Participant in the 1993 WTC bombing

Nidal A. Ayyad (نضال عياد; born 1968) is a convicted perpetrator of the 1993 World Trade Center bombing. He is currently serving an 86-year sentence at United States Penitentiary, Coleman for his role in the bombing.

== Early life and education ==
Ayyad was born in 1968 in Kuwait to Palestinian parents after they fled Palestine due to the Six-Day War, he moved to the United States in 1985, became a naturalized U.S. citizen in 1991, graduated from Rutgers University and worked as a chemical engineer at AlliedSignal in New Jersey.

== Role in World Trade Center bombing ==
The key mastermind behind the bombing, Ramzi Yousef, met up with Ayyad and the other conspirators. They planned to drive a truck to the World Trade Center parking garage and detonate a bomb causing the Twin Towers to collapse, which would have caused thousands of deaths. Instead, the explosion did not go accordingly and did not cause the building to collapse but rather destroyed the parking garage, killing 6 people. Ayyad had helped with coordinating the bombing and helping the group succeed with the scheme.

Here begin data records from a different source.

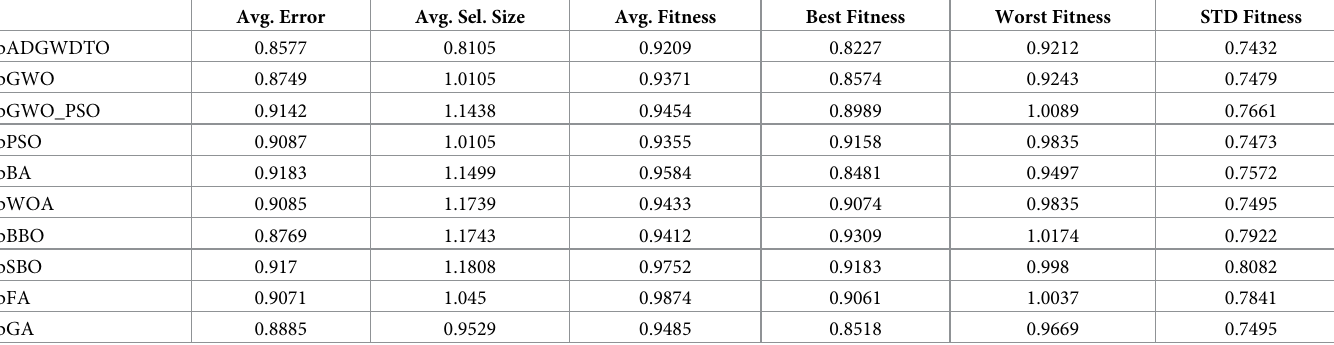
Table 6. Performance of proposed algorithm compared to state-of-the-art algorithms for feature selection.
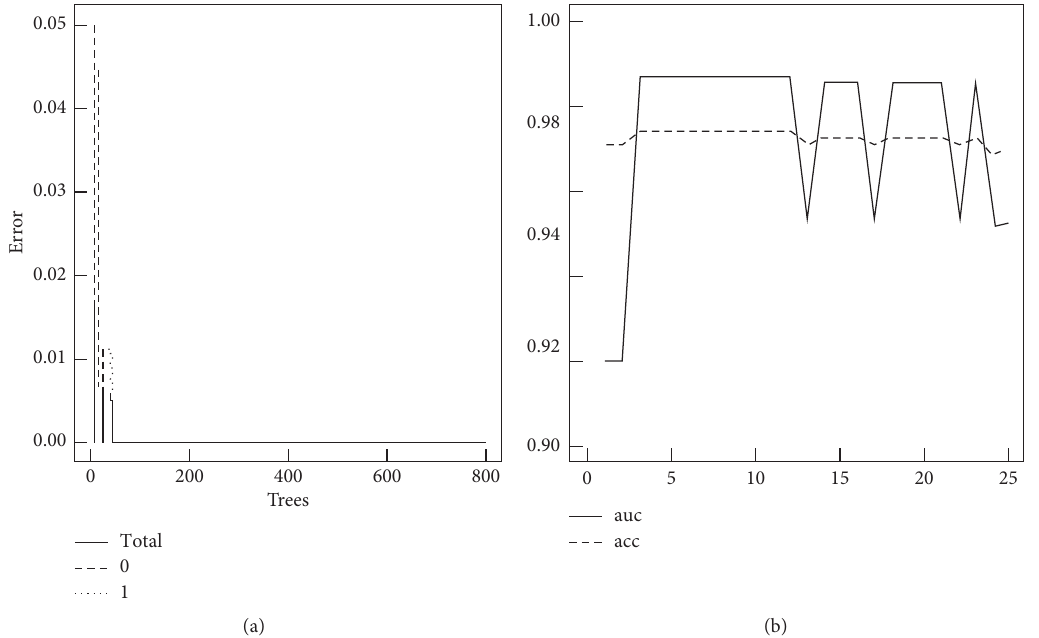
Figure 1: Parameter selection of the random forest algorithm. (a) ntree. (b)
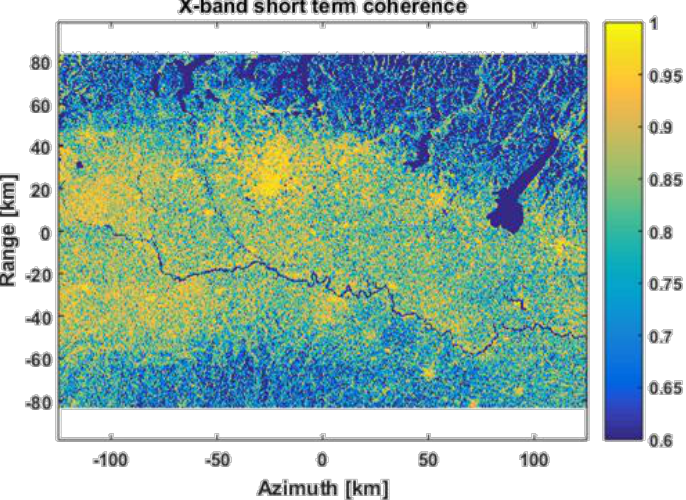
Figure 26. GEO SAR X-band simulation. Coherence between the reference image, shown in Figure 21, and the image affected by clutter, shown in Figure 23. The interferometric revisit is 450 s, see Table 1.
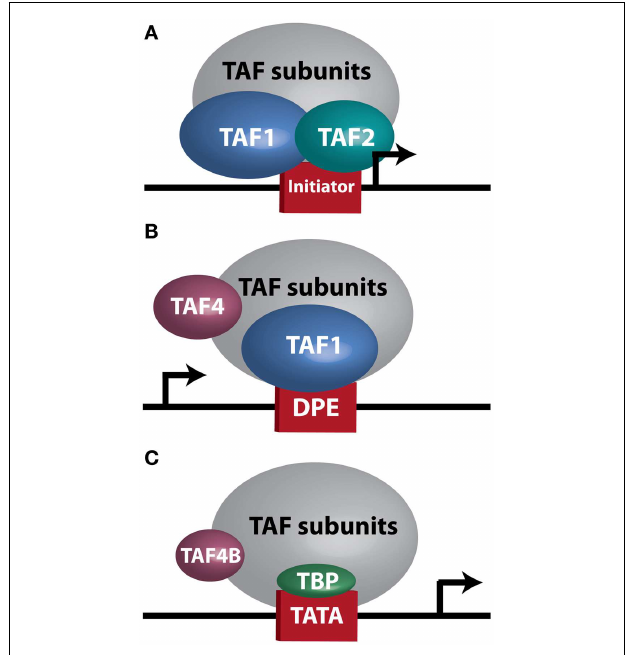
FIGURE 1 |TFIID sub-complexes . Arrows indicate transcription start site. (A) ATAF1/TAF2 complex contacts Initiator at aTATA-less promoter. (B) TAF1 contacts a downstream promoter element (DPE) at aTATA-less promoter.TAF4 is also important for this interaction. (C) TAF4B substitutes forTAF4 in aTFIID complex bound at aTATA-box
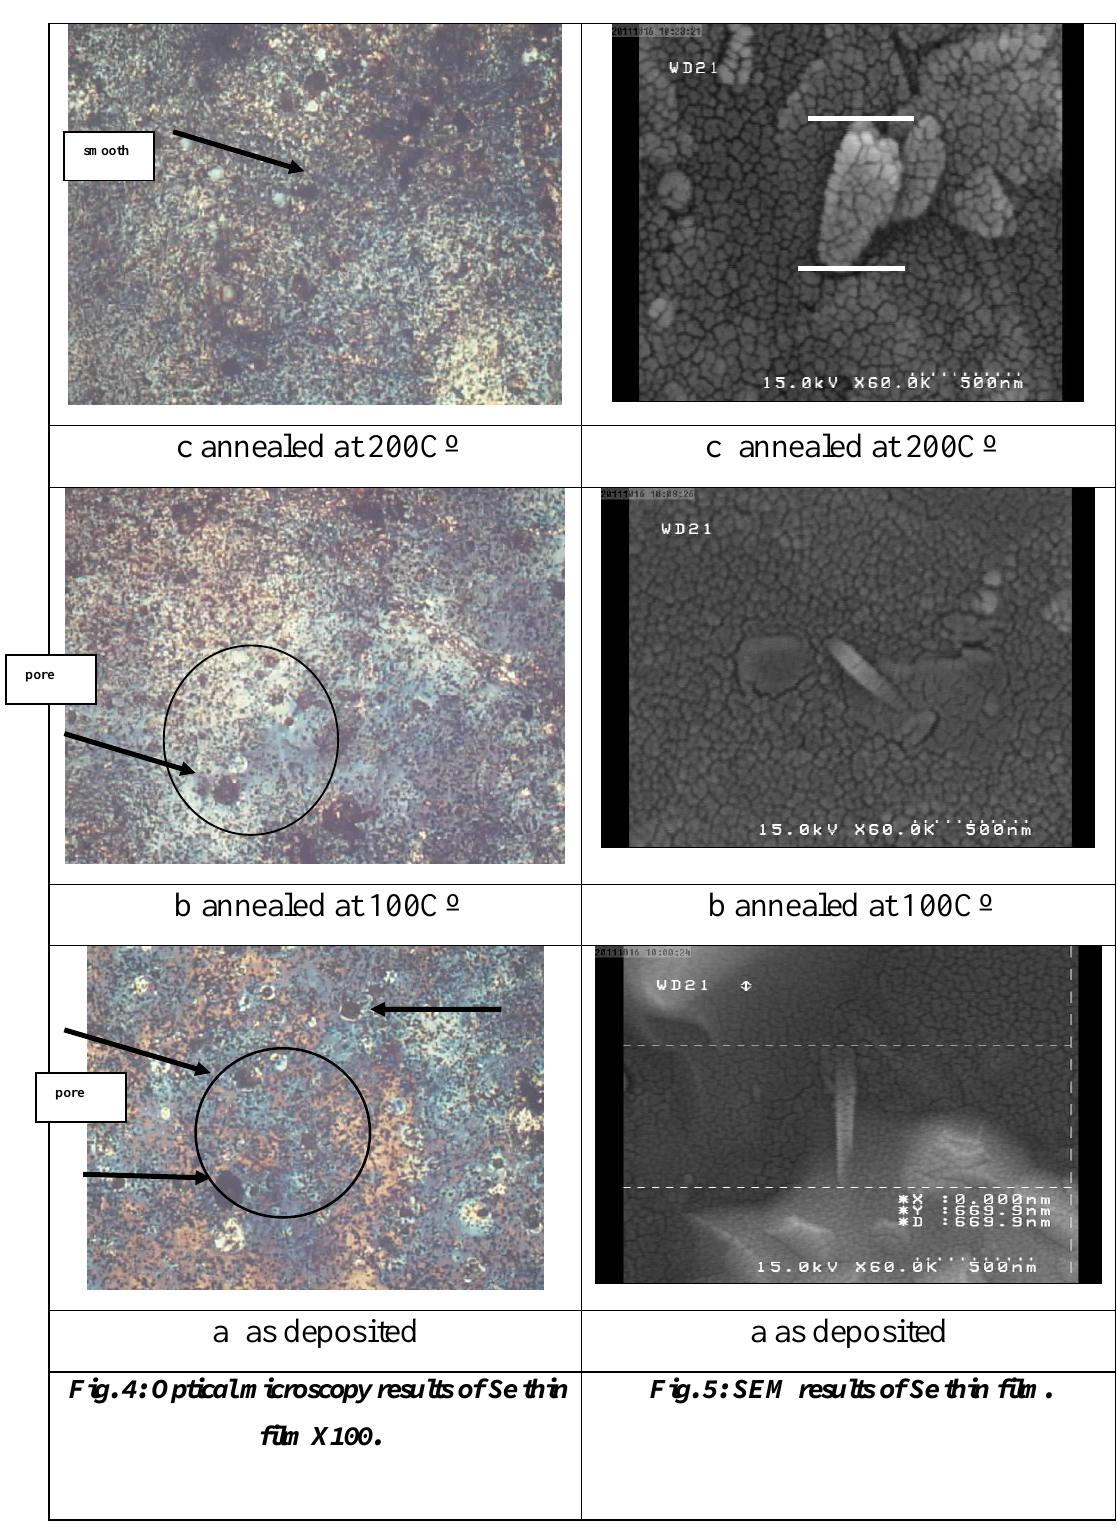
Fig. 4: Optical microscopy results of Se thin film X100.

== Arrest and sentencing ==
Ayyad was arrested on March 10, 1993 the FBI matched his DNA to traces of saliva found on the letter's envelope. An FBI specialist later recovered a document from Ayyad's work computer. In March 1994, Ayyad and four co-participants Mohammed A. Salameh, Mahmud Abouhalima, and Ahmad Ajaj were each convicted in the World Trade Center bombing. In May 1994, they were sentenced to 240 years in prison. In the years since, they have received several sentencing reductions, which could allow them to walk free in their 90s/100s. He is currently being held at United States Penitentiary, Coleman, in Florida and serving an 86-year sentence and will be released in 2067.